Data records
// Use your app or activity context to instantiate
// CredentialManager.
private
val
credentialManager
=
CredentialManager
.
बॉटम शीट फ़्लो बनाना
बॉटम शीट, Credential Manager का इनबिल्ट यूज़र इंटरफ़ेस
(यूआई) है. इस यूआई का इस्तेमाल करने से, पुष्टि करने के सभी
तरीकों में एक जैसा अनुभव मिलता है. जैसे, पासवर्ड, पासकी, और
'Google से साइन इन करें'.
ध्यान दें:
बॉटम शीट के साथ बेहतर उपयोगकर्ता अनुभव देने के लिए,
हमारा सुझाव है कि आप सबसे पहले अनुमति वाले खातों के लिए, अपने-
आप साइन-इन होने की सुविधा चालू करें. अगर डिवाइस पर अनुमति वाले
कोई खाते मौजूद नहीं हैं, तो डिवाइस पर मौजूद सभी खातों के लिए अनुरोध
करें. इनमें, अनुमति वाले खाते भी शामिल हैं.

EXERCISE INSTRUCTIONS: Copy out each record word for word.

RESPONSE:
// Use your app or activity context to instantiate
// CredentialManager.
private
val
credentialManager
=
CredentialManager
.
बॉटम शीट फ़्लो बनाना
बॉटम शीट, Credential Manager का इनबिल्ट यूज़र इंटरफ़ेस
(यूआई) है. इस यूआई का इस्तेमाल करने से, पुष्टि करने के सभी
तरीकों में एक जैसा अनुभव मिलता है. जैसे, पासवर्ड, पासकी, और
'Google से साइन इन करें'.
ध्यान दें:
बॉटम शीट के साथ बेहतर उपयोगकर्ता अनुभव देने के लिए,
हमारा सुझाव है कि आप सबसे पहले अनुमति वाले खातों के लिए, अपने-
आप साइन-इन होने की सुविधा चालू करें. अगर डिवाइस पर अनुमति वाले
कोई खाते मौजूद नहीं हैं, तो डिवाइस पर मौजूद सभी खातों के लिए अनुरोध
करें. इनमें, अनुमति वाले खाते भी शामिल हैं.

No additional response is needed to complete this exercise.